文書抜粋:
-----
“Googleにはなく楽天にある強み” 楽天モバイルと楽天市場の関係性、三木谷氏が新春カンファレンスで熱弁(2/3 ページ)
楽天グループは1月25日、グランドプリンスホテル新高輪(東京・港区)で「新春カンファレンス2024」を開催した。対象は主に楽天市場に出店する店舗だが、代表取締役会長兼社長の三木谷浩史氏の基調講演が報道陣にも公開された。基調講演で語られた内容をお伝えする。
Googleにはなく楽天グループにあるもの 楽天グループはAIをどのように活用するのか
楽天市場や楽天モバイルを抱え持つ楽天グループの強みは何か。三木谷氏は次の3つを挙げる。
まず1つ目は楽天グループが持つ取引データだ。「楽天グループは、世界中を見ても類を見ないほど、膨大なデータを持つ企業である。楽天会員数が国内で既に1億を超え、2023年に6600億円相当のポイントを発行した楽天グループは、膨大な取引データを持つ」とアピールする三木谷氏は、「Googleには検索データがあるが、楽天グループのような取引データはない」と自社の優位性を語る。
ショッピング、トラベル、金融、モバイルなどあらゆる分野のサービスを1つの会員IDで使えることが楽天グループの強みであり、さまざまなデータが1つの会員IDでひも付いているという点においても、「世界的にまれな会社である」(三木谷氏)ことの表れだという。
2つ目は「Rakuten AI for Business」だ。これは楽天グループが米OpenAIと協業することで、提供できる新たなAIプラットフォーム。AIでオペレーションの効率化を図ったり、戦略の立案を行ったりするなど、人為的な作業の負担を減らすことがメリットといえる。
そして、3つ目は楽天グループが多国籍の従業員や、約6000人のエンジニアなどを持ち、世界7カ国9都市に開発拠点を設けていることだ。「世界中から専門知識を持ったエンジニアが6000人ほど集まっており、さまざまな開発を行っている」(三木谷氏)
そんな楽天グループがAIをどのように活用するのか。三木谷氏はいくつかの例を挙げ、具体的なユースケースを示した。
例えば、楽天トラベルではユーザーがチャット欄に「どこかいい旅先はあるか」と入力すると、AIコンシェルジュが「いつ旅行するのか」「ユーザーさんの予算ならこのお店がおすすめです」などと自動で回答。おすすめの宿泊施設の提示からカスタマーサポートの業務に至るまでを自動化できるという。AIコンシェルジュは今後、導入される予定だ。
楽天生命では代理店向けAIアシスタント「ARIA(アリア)」と生成AIが連携することで、自然な言葉で営業活動時の留意点や話題を提供できるという。例えば、「高額医療費制度について教えて」というユーザーの質問に対し、ARIAは主な特徴を箇条書きにして示す。「ARIAがユーザーの秘書代わりとなり、実際に話しているような体験を得られる」(三木谷氏)
楽天モバイルでもAIを活用している。ネットワークを利用可能な状態にするなどの作業を自動化することで、ネットワークの構築工数を大幅に削減している他、ネットワークの運用にAIを活用し、通信障害を未然に防いだり、障害発生後も迅速な復旧を目指したりできるという。
-----
データ部:
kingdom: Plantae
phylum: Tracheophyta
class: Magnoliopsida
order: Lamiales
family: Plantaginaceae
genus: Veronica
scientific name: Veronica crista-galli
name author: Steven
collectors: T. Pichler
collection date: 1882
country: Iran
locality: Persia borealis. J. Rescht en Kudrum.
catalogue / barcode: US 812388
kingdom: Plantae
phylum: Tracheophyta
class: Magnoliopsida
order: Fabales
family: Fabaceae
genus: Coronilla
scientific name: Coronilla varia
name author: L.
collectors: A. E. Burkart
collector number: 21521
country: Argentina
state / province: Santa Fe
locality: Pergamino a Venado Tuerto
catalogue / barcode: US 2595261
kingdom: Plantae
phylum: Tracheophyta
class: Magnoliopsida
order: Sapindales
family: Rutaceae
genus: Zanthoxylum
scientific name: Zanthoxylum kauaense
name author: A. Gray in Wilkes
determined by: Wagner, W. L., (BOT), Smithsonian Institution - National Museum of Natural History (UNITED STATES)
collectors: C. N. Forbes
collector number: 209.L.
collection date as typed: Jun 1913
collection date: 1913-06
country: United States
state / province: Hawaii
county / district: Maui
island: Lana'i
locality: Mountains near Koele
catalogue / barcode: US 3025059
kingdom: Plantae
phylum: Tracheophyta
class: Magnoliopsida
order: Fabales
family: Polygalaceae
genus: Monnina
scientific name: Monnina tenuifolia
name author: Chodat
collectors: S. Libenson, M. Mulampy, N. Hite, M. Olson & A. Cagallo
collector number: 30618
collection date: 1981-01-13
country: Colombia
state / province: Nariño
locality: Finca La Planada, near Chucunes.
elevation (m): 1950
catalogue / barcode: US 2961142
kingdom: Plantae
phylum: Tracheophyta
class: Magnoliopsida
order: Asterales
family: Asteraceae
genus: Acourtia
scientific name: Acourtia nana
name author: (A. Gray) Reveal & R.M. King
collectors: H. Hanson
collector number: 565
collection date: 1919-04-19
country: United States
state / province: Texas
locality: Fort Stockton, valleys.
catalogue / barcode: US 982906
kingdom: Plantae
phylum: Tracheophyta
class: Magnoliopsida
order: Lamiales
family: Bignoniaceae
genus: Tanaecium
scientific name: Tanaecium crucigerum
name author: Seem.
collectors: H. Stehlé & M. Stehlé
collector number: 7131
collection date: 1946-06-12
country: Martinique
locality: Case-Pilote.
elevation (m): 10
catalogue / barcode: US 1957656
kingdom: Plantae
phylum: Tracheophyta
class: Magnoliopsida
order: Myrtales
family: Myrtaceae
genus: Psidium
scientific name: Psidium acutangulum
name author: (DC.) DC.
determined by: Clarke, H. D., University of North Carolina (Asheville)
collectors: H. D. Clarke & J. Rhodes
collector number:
-----
文書抜粋によると、楽天グループは開発拠点を世界の何カ国何都市に設けているか。

出力:
世界7カ国9都市